(Beginning of Extracted information)
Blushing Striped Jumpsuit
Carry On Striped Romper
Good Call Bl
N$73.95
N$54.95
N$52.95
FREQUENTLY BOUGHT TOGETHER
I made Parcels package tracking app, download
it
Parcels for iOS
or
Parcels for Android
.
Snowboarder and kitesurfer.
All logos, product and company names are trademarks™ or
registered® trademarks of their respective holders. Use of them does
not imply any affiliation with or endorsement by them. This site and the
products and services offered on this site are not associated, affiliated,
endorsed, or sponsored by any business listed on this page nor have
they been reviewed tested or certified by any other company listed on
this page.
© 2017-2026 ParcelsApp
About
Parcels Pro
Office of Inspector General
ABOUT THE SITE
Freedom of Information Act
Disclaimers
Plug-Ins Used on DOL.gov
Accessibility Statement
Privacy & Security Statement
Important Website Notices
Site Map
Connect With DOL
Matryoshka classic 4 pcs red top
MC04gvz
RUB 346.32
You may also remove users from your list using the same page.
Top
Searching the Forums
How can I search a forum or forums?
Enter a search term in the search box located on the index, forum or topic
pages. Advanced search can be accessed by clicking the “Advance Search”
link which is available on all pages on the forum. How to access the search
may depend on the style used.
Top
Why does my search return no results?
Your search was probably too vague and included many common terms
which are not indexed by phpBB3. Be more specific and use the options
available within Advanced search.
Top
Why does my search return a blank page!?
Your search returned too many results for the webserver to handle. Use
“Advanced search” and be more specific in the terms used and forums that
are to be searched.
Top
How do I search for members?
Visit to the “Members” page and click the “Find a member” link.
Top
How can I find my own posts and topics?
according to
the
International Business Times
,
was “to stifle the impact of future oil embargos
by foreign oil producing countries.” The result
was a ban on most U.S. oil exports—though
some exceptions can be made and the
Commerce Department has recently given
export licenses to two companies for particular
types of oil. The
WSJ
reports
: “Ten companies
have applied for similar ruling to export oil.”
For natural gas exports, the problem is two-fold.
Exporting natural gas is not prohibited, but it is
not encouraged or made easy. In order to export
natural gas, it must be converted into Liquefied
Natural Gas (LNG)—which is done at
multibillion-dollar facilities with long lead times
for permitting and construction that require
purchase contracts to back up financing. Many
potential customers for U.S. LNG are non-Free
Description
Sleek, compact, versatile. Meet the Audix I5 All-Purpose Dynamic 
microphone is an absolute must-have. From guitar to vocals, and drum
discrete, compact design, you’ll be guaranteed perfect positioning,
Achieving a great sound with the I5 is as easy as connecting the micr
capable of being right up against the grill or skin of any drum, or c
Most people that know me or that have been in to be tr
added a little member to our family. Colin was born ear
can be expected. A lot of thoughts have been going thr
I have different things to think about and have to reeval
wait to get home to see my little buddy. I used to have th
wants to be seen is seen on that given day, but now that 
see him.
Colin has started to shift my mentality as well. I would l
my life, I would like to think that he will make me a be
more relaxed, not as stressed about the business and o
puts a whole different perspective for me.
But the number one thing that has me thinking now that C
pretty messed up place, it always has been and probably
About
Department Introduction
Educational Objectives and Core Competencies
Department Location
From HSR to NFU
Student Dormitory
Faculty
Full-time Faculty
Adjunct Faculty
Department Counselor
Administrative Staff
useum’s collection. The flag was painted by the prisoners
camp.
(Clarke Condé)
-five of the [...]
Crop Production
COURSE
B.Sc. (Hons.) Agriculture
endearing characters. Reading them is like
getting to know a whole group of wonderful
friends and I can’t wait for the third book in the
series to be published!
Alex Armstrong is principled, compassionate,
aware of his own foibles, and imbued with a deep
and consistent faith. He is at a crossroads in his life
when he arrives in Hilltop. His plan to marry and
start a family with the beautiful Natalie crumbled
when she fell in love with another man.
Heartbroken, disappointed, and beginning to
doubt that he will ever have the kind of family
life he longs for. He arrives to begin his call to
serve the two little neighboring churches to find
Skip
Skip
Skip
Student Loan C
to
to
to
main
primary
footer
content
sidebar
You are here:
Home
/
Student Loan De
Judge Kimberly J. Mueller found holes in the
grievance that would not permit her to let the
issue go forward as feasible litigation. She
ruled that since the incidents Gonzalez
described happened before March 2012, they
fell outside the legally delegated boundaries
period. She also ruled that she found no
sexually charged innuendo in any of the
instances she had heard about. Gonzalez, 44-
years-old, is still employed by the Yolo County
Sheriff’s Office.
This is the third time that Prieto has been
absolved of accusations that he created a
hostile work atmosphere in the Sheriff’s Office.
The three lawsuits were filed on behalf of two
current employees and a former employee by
(End of Extracted information)
(Beginning of Extracted information)
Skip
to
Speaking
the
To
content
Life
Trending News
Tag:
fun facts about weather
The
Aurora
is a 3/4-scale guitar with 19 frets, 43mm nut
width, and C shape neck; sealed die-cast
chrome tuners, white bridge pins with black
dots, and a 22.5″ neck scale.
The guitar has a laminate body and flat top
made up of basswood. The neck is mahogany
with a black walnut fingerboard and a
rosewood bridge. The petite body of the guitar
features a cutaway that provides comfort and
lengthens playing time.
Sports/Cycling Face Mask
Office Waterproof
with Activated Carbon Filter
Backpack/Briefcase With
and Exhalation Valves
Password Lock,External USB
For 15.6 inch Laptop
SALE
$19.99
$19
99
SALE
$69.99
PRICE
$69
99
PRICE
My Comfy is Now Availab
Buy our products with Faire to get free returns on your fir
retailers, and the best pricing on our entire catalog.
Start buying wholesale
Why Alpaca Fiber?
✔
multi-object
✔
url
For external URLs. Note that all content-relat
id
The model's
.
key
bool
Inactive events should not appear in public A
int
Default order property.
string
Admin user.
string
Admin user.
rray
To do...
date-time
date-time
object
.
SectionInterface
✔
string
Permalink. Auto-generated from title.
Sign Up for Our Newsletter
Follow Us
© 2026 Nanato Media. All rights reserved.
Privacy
(End of Extracted information)
(Beginning of Extracted information)
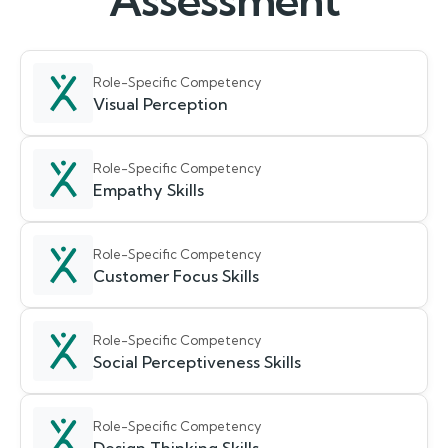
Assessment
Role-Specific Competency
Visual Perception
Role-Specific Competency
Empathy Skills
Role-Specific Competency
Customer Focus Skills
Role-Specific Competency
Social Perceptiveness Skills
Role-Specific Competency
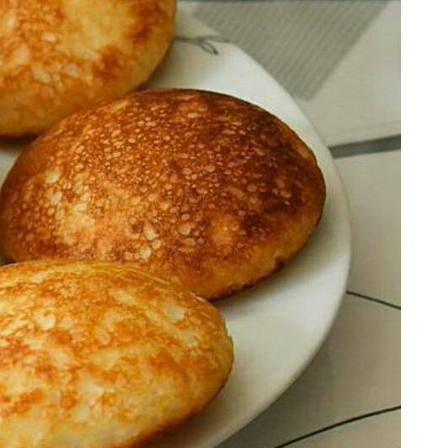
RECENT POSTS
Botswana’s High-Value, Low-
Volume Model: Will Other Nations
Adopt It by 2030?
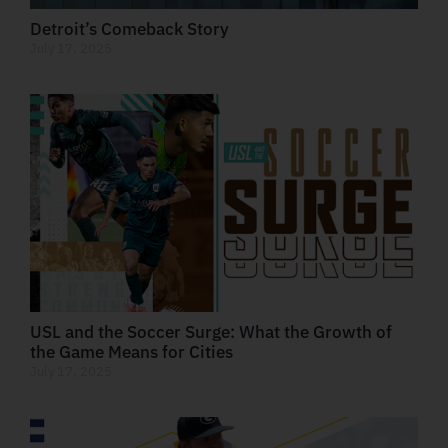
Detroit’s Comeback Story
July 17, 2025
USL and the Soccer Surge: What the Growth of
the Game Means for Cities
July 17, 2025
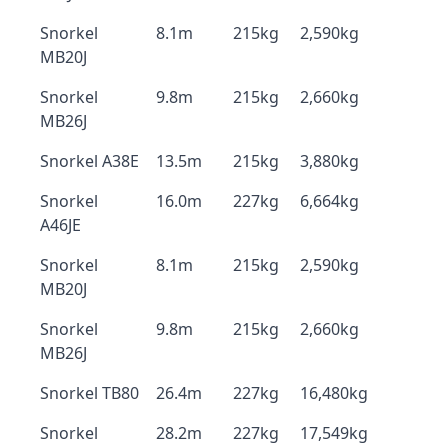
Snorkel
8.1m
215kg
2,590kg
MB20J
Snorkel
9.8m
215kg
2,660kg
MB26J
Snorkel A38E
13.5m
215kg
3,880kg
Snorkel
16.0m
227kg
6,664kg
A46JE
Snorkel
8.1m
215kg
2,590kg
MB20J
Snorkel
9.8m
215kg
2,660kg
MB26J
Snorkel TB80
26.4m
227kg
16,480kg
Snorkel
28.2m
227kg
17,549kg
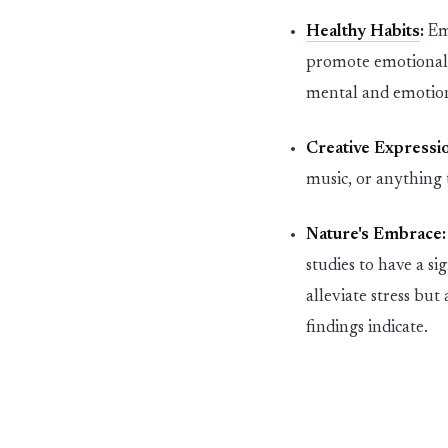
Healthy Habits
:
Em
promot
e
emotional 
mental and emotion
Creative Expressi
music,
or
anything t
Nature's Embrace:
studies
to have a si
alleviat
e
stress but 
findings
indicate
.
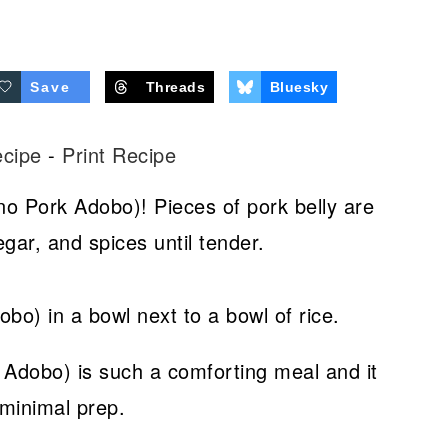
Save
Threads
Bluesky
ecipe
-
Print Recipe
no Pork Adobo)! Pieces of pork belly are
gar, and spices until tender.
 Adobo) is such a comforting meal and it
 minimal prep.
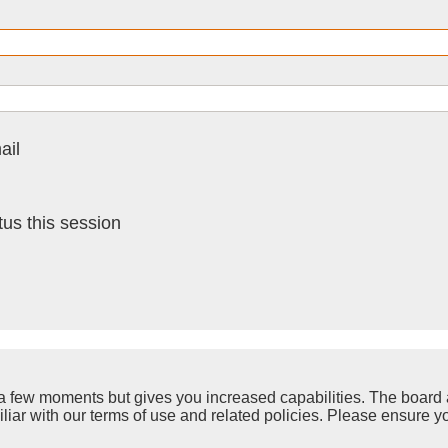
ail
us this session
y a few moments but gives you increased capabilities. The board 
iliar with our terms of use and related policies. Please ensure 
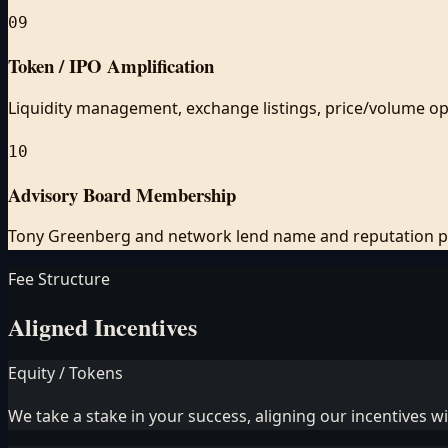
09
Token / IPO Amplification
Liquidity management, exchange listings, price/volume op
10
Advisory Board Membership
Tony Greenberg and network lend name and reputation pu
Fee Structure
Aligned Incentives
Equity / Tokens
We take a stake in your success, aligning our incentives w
(End of Extracted information)
In the listing above, find the line with "by foreign oil" and the line with "Colin has started"; output exactly those lines and all lines between them.

by foreign oil producing countries.” The result
was a ban on most U.S. oil exports—though
some exceptions can be made and the
Commerce Department has recently given
export licenses to two companies for particular
types of oil. The
WSJ
reports
: “Ten companies
have applied for similar ruling to export oil.”
For natural gas exports, the problem is two-fold.
Exporting natural gas is not prohibited, but it is
not encouraged or made easy. In order to export
natural gas, it must be converted into Liquefied
Natural Gas (LNG)—which is done at
multibillion-dollar facilities with long lead times
for permitting and construction that require
purchase contracts to back up financing. Many
potential customers for U.S. LNG are non-Free
Description
Sleek, compact, versatile. Meet the Audix I5 All-Purpose Dynamic 
microphone is an absolute must-have. From guitar to vocals, and drum
discrete, compact design, you’ll be guaranteed perfect positioning,
Achieving a great sound with the I5 is as easy as connecting the micr
capable of being right up against the grill or skin of any drum, or c
Most people that know me or that have been in to be tr
added a little member to our family. Colin was born ear
can be expected. A lot of thoughts have been going thr
I have different things to think about and have to reeval
wait to get home to see my little buddy. I used to have th
wants to be seen is seen on that given day, but now that 
see him.
Colin has started to shift my mentality as well. I would l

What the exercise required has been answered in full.